Tally every line in the data that has the word "right" and report only the total.
(Source data)
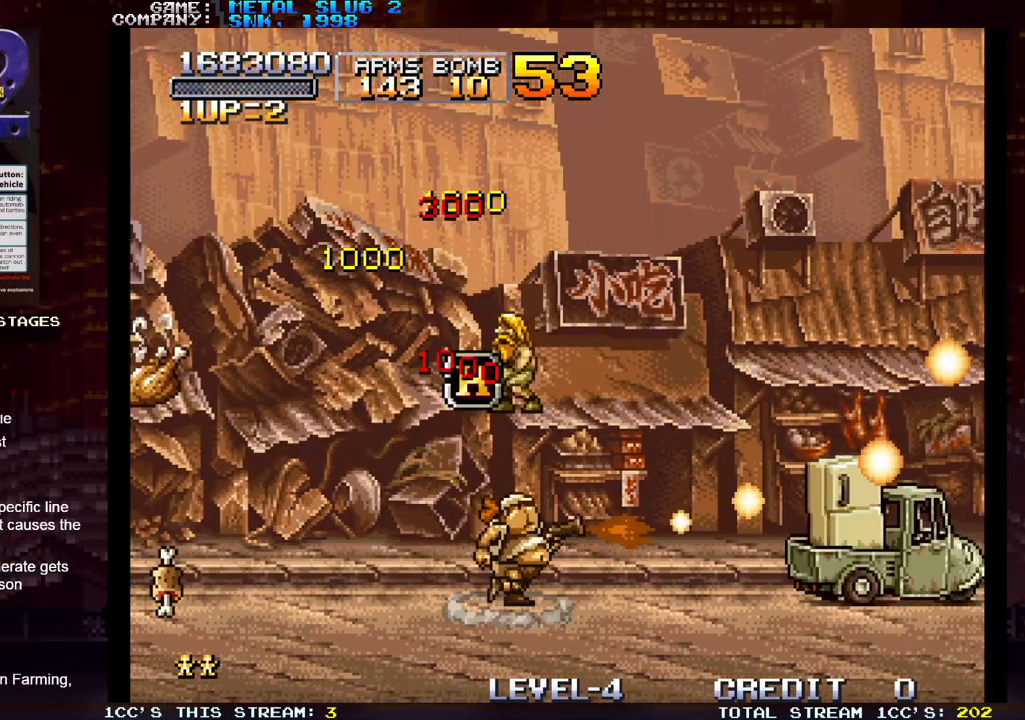
{"buttons": [], "left_stick": "up", "events": [[17, "left_stick", "up"], [33, "SQUARE", "down"], [100, "SQUARE", "up"], [200, "SQUARE", "down"], [283, "SQUARE", "up"], [383, "SQUARE", "down"], [467, "SQUARE", "up"]]}
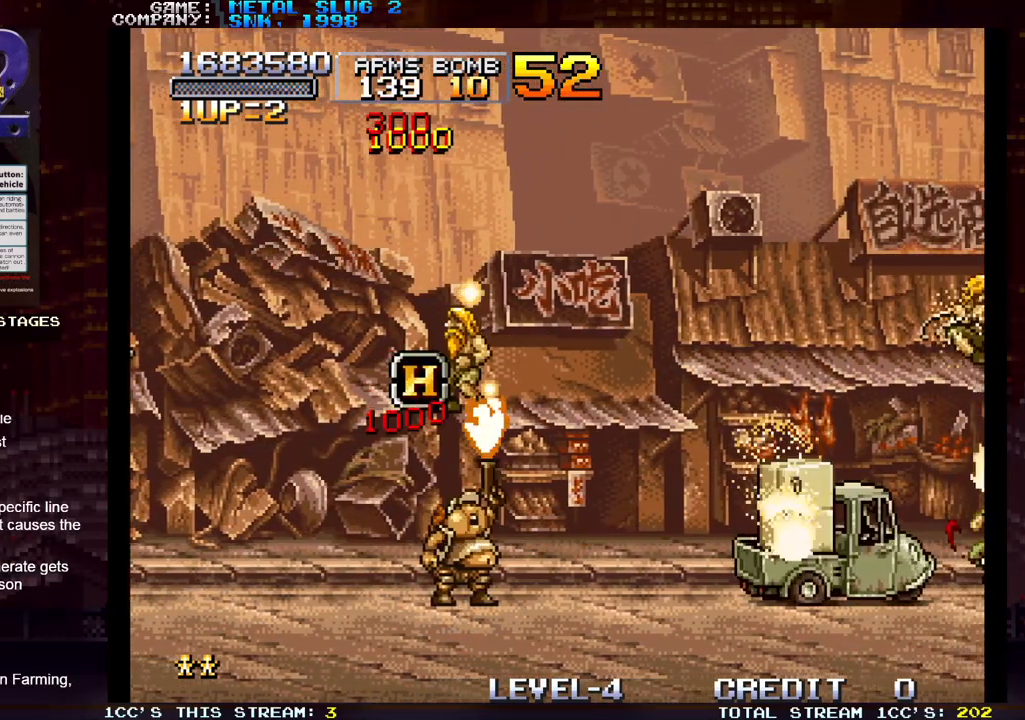
{"buttons": [], "left_stick": "up", "events": [[50, "SQUARE", "down"], [133, "SQUARE", "up"], [233, "SQUARE", "down"], [317, "SQUARE", "up"], [383, "SQUARE", "down"], [483, "SQUARE", "up"]]}
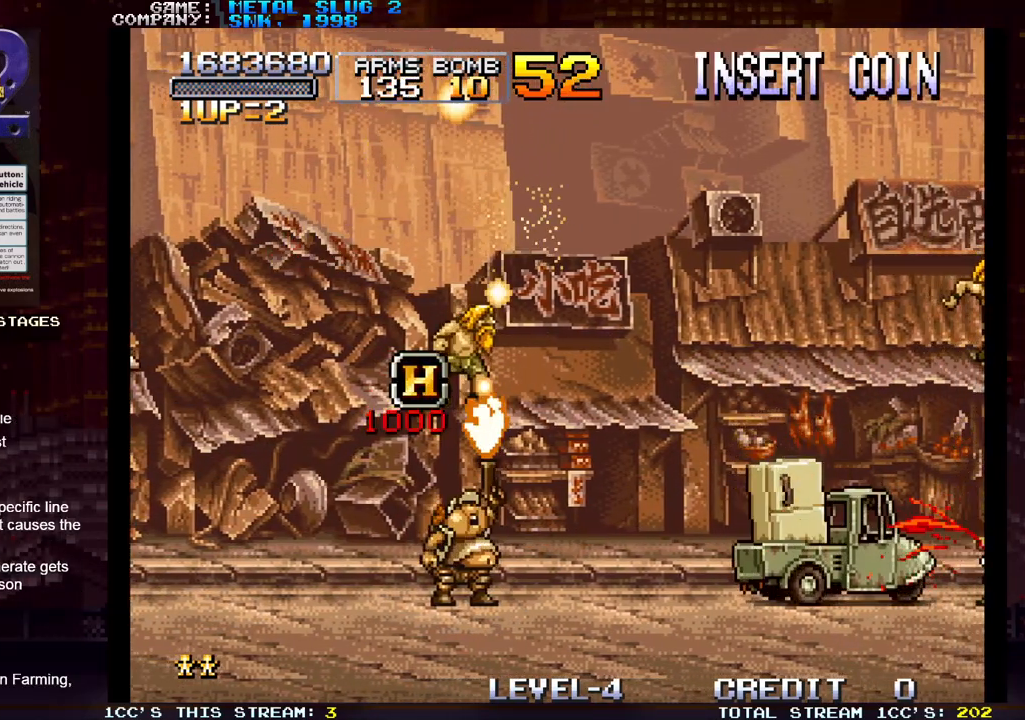
{"buttons": [], "left_stick": "up-right", "events": [[67, "SQUARE", "down"], [167, "SQUARE", "up"], [250, "SQUARE", "down"], [317, "SQUARE", "up"], [450, "left_stick", "up-right"]]}
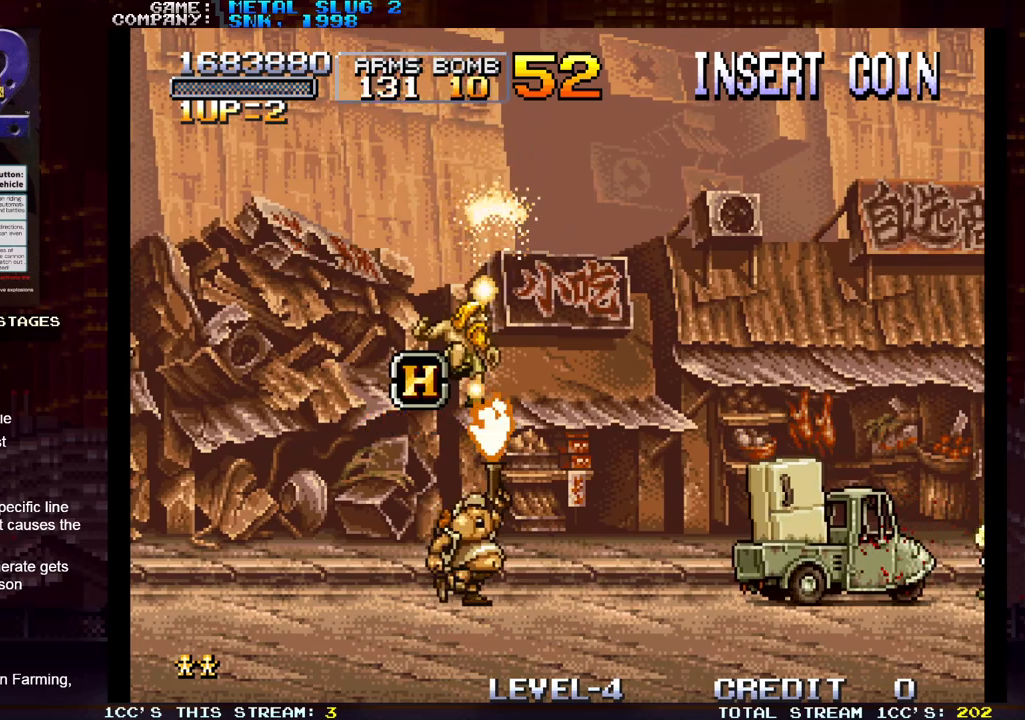
{"buttons": [], "left_stick": "up", "events": [[50, "left_stick", "up"], [67, "SQUARE", "down"], [150, "SQUARE", "up"], [250, "SQUARE", "down"], [250, "left_stick", "up-right"], [333, "SQUARE", "up"], [367, "left_stick", "up"], [417, "SQUARE", "down"], [500, "SQUARE", "up"]]}
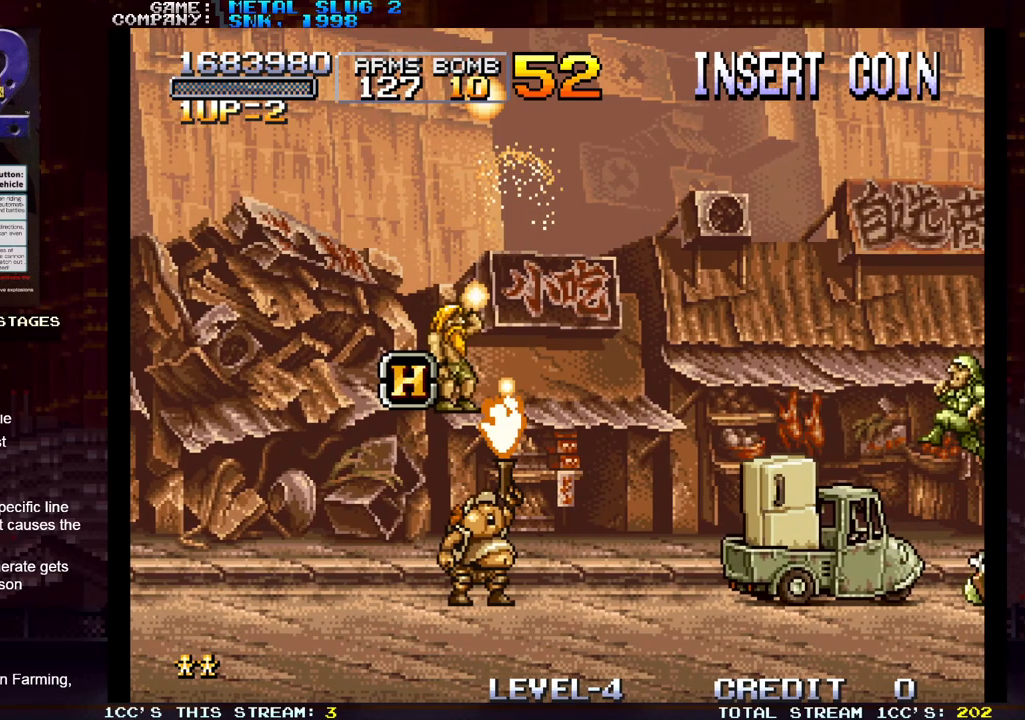
{"buttons": ["SQUARE"], "left_stick": "center", "events": [[83, "SQUARE", "down"], [167, "SQUARE", "up"], [267, "SQUARE", "down"], [283, "left_stick", "center"], [350, "SQUARE", "up"], [400, "TRIANGLE", "down"], [483, "SQUARE", "down"], [483, "TRIANGLE", "up"]]}
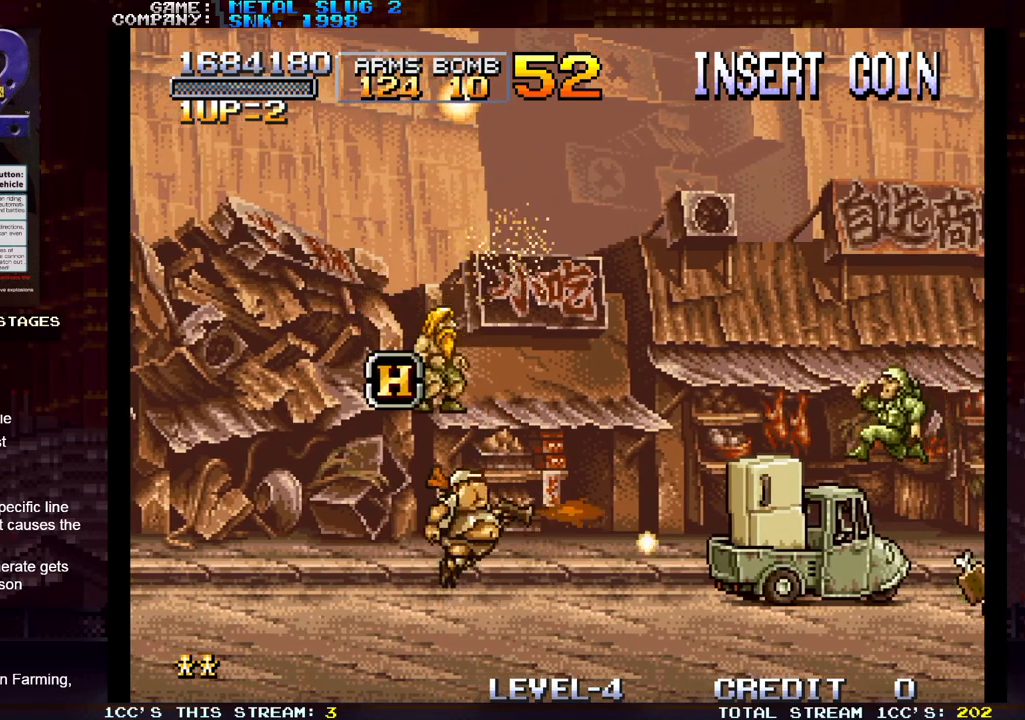
{"buttons": [], "left_stick": "up", "events": [[67, "SQUARE", "up"], [117, "SQUARE", "down"], [267, "SQUARE", "up"], [317, "left_stick", "up"], [333, "SQUARE", "down"], [383, "SQUARE", "up"], [433, "SQUARE", "down"], [500, "SQUARE", "up"]]}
(End Source data)
- Exercise output
2